What happened with the A8?
- Net migration from the A8 countries averaged 49,000 a year from 2004 to 2011.
- On average, more than 200,000 National Insurance numbers have been issued to A8 citizens every year, for a total of 1.7 million since they joined the EU (1 million of them to Polish nationals). In 2003, just 17,000 were issued to workers from those countries.
- The number of A8 nationals living in the UK has risen from 125,000 in 2004 to 1,038,000 in 2011 — an increase of 913,000 (730 per cent). Two thirds of the increase is accounted for by Polish nationals, whose number rose from 69,000 to 687,000.
- The number of A8 nationals working in the UK has risen from 52,000 in 2004 Q1 to 658,000 in 2012 Q3 — an increase of 606,000 (1165 per cent).
So will Romanians and Bulgarians move here at similar rates from the start of next year? There are some reasons to think so, but also some to suspect that the numbers will be considerably smaller. Here are a few of factors that might influence them:
Population
At 21.4 million, Romania’s population is a little over half of Poland’s, and double those of Hungary and the Czech Republic. Bulgaria’s population is 7.3 million, smaller than Hungary and the Czech Republic but larger than Slovakia. The two countries’ combined population is therefore 27.8 million – 39 per cent of the total population of the A8 in 2004 (73.0 million).
Wealth
Bulgaria and Romania are the poorest countries in the EU. Romania’s GDP per capita (based on purchasing-power-parity, so accounting for differing costs of living) is just £9,046 – 36 per cent of the UK’s. Bulgaria’s is £9,972, or 39 per cent. By comparison, in 2004 Poland’s was 42 per cent and Latvia’s 38 per cent of the UK’s.
Jobs
When Poland joined the EU in May 2004, its unemployment rate was 19.3 per cent, compared to just 4.7 per cent in the UK. This time round, the differences are much smaller: in October, Romania’s unemployment rate was 6.9 per cent and Bulgaria’s was 12.4 per cent, while the UK’s has risen to 7.8 per cent.

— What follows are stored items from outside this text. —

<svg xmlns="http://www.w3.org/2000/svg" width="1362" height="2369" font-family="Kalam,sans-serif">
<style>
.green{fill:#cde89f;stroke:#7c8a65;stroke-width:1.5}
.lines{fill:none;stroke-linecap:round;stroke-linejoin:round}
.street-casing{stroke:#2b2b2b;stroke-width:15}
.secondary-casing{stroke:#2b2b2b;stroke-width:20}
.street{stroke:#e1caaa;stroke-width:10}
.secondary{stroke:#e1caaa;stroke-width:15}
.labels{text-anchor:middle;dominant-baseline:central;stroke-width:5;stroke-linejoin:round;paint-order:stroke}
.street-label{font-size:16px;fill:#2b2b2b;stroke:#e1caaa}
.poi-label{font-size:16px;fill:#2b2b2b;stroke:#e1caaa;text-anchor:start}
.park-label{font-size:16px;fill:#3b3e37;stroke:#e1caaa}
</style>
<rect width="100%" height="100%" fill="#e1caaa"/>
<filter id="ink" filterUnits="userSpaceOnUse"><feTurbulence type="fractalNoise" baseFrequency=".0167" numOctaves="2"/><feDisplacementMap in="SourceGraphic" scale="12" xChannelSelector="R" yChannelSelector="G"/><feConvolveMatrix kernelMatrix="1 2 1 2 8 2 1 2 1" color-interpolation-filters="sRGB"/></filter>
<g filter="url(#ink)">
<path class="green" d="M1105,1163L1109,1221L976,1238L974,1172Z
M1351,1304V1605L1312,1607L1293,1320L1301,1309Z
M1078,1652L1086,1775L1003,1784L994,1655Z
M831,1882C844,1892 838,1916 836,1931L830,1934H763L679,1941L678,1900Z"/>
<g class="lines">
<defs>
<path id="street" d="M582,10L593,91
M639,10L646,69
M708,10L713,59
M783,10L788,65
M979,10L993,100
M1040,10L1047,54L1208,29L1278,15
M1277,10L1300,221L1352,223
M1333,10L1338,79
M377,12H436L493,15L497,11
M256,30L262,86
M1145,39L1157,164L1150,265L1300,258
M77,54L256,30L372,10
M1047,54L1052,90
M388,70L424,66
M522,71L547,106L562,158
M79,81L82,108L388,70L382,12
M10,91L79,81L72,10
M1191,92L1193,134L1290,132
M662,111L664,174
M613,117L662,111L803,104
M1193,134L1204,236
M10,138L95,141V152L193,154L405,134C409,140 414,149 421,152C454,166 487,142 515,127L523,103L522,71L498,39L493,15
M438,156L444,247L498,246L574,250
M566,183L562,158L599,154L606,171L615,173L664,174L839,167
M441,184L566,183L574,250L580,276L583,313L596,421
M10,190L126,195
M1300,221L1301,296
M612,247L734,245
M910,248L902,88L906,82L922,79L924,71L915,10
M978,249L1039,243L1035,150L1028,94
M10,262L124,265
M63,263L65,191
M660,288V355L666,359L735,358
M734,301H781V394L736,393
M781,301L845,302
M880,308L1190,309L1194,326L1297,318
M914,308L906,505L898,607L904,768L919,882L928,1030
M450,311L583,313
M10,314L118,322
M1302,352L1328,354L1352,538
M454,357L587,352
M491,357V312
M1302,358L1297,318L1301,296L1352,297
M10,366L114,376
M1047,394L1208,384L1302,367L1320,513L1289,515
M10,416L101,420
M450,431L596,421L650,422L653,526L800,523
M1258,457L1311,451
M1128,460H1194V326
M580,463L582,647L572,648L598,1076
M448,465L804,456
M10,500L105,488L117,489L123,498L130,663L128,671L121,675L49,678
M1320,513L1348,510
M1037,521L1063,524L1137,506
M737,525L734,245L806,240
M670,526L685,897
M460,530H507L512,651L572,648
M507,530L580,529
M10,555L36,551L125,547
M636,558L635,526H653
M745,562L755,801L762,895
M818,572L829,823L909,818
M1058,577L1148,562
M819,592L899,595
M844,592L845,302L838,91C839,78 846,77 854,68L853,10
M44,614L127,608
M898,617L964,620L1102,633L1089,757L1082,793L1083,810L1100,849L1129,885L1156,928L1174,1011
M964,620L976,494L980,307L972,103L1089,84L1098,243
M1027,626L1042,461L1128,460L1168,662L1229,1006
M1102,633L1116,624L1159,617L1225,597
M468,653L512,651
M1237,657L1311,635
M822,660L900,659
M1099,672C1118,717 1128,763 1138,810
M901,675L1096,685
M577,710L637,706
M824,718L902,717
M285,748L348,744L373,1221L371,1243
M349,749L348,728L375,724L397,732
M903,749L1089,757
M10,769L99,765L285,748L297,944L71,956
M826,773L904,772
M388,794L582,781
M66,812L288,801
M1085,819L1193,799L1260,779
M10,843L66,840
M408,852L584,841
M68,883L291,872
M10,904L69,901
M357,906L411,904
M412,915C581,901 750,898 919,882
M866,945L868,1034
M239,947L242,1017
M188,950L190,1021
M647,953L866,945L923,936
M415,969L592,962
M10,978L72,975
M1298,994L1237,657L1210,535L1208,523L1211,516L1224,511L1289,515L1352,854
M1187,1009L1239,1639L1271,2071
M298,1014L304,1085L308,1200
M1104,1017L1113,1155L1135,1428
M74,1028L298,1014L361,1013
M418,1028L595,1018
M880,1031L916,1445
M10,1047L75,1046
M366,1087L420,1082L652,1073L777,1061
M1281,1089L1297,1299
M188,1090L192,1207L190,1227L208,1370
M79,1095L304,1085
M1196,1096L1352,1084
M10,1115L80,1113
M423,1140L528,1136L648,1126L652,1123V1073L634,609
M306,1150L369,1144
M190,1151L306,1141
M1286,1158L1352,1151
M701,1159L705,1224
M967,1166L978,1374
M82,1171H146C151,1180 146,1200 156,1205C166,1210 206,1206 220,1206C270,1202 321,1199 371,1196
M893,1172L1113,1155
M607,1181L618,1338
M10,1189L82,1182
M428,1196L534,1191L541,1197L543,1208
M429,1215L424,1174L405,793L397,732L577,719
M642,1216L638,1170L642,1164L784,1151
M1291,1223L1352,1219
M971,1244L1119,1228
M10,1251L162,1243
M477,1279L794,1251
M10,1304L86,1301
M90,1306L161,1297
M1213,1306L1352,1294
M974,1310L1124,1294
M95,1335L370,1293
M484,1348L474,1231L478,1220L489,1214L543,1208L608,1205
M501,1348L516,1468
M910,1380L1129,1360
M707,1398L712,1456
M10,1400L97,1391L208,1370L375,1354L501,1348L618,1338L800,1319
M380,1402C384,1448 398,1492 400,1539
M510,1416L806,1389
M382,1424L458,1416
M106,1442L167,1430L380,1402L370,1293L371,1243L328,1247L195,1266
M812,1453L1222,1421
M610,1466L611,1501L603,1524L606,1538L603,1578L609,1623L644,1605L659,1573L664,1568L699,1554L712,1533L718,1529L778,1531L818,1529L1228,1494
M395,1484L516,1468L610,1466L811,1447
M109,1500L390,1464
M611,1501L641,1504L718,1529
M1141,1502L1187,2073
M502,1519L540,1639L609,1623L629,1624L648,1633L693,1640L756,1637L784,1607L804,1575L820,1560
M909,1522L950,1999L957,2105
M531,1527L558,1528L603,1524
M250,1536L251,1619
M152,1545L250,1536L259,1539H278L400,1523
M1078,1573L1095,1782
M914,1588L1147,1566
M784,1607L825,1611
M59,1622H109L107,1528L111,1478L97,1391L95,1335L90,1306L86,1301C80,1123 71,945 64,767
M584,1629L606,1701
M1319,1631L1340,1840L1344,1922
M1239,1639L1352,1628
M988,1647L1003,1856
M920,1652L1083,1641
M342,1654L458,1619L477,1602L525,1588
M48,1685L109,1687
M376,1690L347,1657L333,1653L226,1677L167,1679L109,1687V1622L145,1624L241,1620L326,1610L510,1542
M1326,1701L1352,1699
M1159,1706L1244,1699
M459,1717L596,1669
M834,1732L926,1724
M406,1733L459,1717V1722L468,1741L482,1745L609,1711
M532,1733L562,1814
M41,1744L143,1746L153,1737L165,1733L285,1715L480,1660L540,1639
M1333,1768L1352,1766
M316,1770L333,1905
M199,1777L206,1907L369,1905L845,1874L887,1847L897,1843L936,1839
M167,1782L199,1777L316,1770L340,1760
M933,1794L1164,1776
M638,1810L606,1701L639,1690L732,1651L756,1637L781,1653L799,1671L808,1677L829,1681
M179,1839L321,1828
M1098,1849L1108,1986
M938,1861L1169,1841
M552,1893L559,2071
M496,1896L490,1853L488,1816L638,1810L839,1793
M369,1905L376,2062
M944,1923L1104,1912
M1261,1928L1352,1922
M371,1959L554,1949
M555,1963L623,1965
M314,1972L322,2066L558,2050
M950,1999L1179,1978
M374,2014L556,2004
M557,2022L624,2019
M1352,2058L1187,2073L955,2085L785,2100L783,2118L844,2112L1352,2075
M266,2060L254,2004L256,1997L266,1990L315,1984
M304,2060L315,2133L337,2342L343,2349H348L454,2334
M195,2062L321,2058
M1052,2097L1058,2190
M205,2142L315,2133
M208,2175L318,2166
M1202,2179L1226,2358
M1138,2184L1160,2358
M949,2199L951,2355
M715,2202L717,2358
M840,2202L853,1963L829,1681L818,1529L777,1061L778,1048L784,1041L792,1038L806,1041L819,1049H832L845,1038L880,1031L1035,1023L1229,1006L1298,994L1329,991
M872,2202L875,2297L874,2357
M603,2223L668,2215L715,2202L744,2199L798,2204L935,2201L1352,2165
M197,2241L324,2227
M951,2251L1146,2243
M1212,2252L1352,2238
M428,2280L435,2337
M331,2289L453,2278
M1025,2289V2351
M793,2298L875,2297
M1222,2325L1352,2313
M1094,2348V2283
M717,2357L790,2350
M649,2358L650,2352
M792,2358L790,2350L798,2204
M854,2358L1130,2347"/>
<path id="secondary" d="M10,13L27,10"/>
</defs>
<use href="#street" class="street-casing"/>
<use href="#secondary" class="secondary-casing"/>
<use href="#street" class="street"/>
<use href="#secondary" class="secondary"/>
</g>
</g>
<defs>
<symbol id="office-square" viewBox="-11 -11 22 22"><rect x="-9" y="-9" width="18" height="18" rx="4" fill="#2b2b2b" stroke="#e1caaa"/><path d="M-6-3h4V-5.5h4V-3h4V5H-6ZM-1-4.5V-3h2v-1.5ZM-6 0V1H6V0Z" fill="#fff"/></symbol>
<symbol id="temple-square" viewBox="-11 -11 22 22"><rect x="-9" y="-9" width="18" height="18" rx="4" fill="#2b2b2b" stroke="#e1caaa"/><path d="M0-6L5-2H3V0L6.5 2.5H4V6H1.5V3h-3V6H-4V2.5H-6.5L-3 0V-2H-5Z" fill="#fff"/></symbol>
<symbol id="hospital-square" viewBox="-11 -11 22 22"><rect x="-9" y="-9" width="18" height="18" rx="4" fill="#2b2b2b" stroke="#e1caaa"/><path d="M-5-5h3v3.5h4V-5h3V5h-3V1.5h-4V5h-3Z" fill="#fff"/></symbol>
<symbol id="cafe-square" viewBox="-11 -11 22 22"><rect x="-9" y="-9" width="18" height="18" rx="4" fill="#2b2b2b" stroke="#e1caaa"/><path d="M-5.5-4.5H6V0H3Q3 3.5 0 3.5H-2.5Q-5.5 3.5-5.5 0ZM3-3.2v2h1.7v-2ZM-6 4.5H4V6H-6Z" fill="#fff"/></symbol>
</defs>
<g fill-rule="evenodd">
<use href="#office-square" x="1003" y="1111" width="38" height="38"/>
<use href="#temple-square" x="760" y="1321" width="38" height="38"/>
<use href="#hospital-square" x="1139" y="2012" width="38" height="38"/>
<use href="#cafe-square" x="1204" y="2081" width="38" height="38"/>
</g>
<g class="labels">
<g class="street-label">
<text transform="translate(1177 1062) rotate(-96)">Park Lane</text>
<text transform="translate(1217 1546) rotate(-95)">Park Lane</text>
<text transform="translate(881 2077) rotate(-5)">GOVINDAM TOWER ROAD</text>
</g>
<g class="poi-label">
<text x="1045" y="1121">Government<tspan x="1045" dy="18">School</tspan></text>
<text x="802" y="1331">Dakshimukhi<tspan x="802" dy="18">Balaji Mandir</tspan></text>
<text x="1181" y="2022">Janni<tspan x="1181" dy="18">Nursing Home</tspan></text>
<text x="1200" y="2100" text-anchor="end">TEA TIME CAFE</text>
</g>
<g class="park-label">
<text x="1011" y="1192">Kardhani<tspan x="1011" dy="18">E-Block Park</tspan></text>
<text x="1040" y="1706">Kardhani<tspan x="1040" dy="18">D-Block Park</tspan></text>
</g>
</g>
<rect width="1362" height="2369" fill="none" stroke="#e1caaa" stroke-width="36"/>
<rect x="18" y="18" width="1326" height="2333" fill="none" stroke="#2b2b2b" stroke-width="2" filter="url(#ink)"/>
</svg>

For under-25s, the unemployment rates in Romania and Bulgaria are higher than here, but again the gap is much smaller than it was between the UK and countries like Poland, Slovakia and Lithuania in 2004.
Many have come already
It should not be forgotten that Romania and Bulgaria are not joining the EU on 1 January 2014, as Poland et al did on 1 May 2004. Instead, they’ve been members since 2007 and, despite the transitional controls, many have moved here since:
- Work permits have been issued to them at a rate of around 40,000 a year, and National Insurance numbers at around 35,000 a year.
- The number of Romanians living here has risen from 14,000 in 2006 to 93,000 in 2011, and the number of Bulgarians is up from 14,000 to 42,000.
In fact, while immigration from Romania and Bulgaria since 2007 hasn’t come close to the rate from Poland, it hasn’t been much out of step with immigration from the other A8 nations, as the numbers of National Insurance registrations show:
Other countries’ controls
In 2004, the UK was one of only three countries (with Ireland and Sweden) not to place transitional controls on the eight new Eastern European members. This time, we’re one of only two (with Malta) not to have either placed no restrictions in the first place or lifted or relaxed them since.
So while we should expect at least some increase when the transitional controls end, it might well not be the dramatic rise some expect.